▶ Goal of the exercise
Before doing anything else, copy the entries below exactly.

▶ Data for the task

▼

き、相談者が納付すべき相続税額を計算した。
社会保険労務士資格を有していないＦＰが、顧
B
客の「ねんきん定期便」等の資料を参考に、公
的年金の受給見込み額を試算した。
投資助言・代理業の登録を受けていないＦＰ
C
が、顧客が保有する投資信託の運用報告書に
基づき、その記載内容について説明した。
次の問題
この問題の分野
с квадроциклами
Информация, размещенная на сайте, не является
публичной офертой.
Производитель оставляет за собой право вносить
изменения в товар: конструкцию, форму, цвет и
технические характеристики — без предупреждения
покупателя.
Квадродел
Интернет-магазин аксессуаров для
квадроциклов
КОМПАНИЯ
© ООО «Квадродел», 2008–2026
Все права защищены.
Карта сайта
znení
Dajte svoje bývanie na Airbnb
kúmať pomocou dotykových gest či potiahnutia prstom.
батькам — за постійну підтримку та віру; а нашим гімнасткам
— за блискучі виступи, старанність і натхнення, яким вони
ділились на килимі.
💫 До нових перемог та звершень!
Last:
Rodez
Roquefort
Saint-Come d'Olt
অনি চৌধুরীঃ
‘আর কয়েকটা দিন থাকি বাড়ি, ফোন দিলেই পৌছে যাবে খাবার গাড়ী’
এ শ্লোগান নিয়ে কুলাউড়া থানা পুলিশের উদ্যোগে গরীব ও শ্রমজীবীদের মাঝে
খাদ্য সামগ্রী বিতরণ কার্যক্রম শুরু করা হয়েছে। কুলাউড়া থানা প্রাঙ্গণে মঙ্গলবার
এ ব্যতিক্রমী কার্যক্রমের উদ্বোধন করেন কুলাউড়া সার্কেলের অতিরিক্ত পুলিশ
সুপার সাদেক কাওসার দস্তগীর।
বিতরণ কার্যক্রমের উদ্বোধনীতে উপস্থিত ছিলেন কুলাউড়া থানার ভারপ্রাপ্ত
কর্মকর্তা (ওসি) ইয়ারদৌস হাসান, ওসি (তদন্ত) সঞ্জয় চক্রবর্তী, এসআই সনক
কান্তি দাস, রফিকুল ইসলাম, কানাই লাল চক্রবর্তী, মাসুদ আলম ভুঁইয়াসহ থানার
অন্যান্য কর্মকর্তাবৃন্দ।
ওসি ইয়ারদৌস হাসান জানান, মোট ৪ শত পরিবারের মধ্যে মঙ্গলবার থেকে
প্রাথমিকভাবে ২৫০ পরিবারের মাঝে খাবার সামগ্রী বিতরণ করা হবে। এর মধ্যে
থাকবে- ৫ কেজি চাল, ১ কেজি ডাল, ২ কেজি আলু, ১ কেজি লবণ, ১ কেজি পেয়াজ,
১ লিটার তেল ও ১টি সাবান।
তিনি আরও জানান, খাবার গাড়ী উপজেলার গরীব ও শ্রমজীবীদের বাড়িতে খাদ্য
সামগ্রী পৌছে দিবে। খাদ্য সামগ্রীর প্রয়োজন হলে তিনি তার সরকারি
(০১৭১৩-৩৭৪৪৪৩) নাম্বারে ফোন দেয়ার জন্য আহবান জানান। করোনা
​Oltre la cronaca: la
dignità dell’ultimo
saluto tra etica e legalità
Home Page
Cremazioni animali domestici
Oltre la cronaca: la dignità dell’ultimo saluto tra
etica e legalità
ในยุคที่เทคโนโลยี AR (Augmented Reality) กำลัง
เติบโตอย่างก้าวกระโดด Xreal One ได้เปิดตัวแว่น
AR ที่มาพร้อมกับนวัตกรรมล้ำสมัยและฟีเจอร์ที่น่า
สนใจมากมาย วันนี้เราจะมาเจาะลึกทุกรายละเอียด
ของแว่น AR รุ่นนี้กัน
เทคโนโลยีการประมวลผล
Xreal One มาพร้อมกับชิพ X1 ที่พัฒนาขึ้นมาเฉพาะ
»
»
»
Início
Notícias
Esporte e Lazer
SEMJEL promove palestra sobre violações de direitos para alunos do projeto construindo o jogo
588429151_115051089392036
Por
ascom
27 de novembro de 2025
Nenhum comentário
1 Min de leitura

▲

▶ Your solution
き、相談者が納付すべき相続税額を計算した。
社会保険労務士資格を有していないＦＰが、顧
B
客の「ねんきん定期便」等の資料を参考に、公
的年金の受給見込み額を試算した。
投資助言・代理業の登録を受けていないＦＰ
C
が、顧客が保有する投資信託の運用報告書に
基づき、その記載内容について説明した。
次の問題
この問題の分野
с квадроциклами
Информация, размещенная на сайте, не является
публичной офертой.
Производитель оставляет за собой право вносить
изменения в товар: конструкцию, форму, цвет и
технические характеристики — без предупреждения
покупателя.
Квадродел
Интернет-магазин аксессуаров для
квадроциклов
КОМПАНИЯ
© ООО «Квадродел», 2008–2026
Все права защищены.
Карта сайта
znení
Dajte svoje bývanie na Airbnb
kúmať pomocou dotykových gest či potiahnutia prstom.
батькам — за постійну підтримку та віру; а нашим гімнасткам
— за блискучі виступи, старанність і натхнення, яким вони
ділились на килимі.
💫 До нових перемог та звершень!
Last:
Rodez
Roquefort
Saint-Come d'Olt
অনি চৌধুরীঃ
‘আর কয়েকটা দিন থাকি বাড়ি, ফোন দিলেই পৌছে যাবে খাবার গাড়ী’
এ শ্লোগান নিয়ে কুলাউড়া থানা পুলিশের উদ্যোগে গরীব ও শ্রমজীবীদের মাঝে
খাদ্য সামগ্রী বিতরণ কার্যক্রম শুরু করা হয়েছে। কুলাউড়া থানা প্রাঙ্গণে মঙ্গলবার
এ ব্যতিক্রমী কার্যক্রমের উদ্বোধন করেন কুলাউড়া সার্কেলের অতিরিক্ত পুলিশ
সুপার সাদেক কাওসার দস্তগীর।
বিতরণ কার্যক্রমের উদ্বোধনীতে উপস্থিত ছিলেন কুলাউড়া থানার ভারপ্রাপ্ত
কর্মকর্তা (ওসি) ইয়ারদৌস হাসান, ওসি (তদন্ত) সঞ্জয় চক্রবর্তী, এসআই সনক
কান্তি দাস, রফিকুল ইসলাম, কানাই লাল চক্রবর্তী, মাসুদ আলম ভুঁইয়াসহ থানার
অন্যান্য কর্মকর্তাবৃন্দ।
ওসি ইয়ারদৌস হাসান জানান, মোট ৪ শত পরিবারের মধ্যে মঙ্গলবার থেকে
প্রাথমিকভাবে ২৫০ পরিবারের মাঝে খাবার সামগ্রী বিতরণ করা হবে। এর মধ্যে
থাকবে- ৫ কেজি চাল, ১ কেজি ডাল, ২ কেজি আলু, ১ কেজি লবণ, ১ কেজি পেয়াজ,
১ লিটার তেল ও ১টি সাবান।
তিনি আরও জানান, খাবার গাড়ী উপজেলার গরীব ও শ্রমজীবীদের বাড়িতে খাদ্য
সামগ্রী পৌছে দিবে। খাদ্য সামগ্রীর প্রয়োজন হলে তিনি তার সরকারি
(০১৭১৩-৩৭৪৪৪৩) নাম্বারে ফোন দেয়ার জন্য আহবান জানান। করোনা
​Oltre la cronaca: la
dignità dell’ultimo
saluto tra etica e legalità
Home Page
Cremazioni animali domestici
Oltre la cronaca: la dignità dell’ultimo saluto tra
etica e legalità
ในยุคที่เทคโนโลยี AR (Augmented Reality) กำลัง
เติบโตอย่างก้าวกระโดด Xreal One ได้เปิดตัวแว่น
AR ที่มาพร้อมกับนวัตกรรมล้ำสมัยและฟีเจอร์ที่น่า
สนใจมากมาย วันนี้เราจะมาเจาะลึกทุกรายละเอียด
ของแว่น AR รุ่นนี้กัน
เทคโนโลยีการประมวลผล
Xreal One มาพร้อมกับชิพ X1 ที่พัฒนาขึ้นมาเฉพาะ
»
»
»
Início
Notícias
Esporte e Lazer
SEMJEL promove palestra sobre violações de direitos para alunos do projeto construindo o jogo
588429151_115051089392036
Por
ascom
27 de novembro de 2025
Nenhum comentário
1 Min de leitura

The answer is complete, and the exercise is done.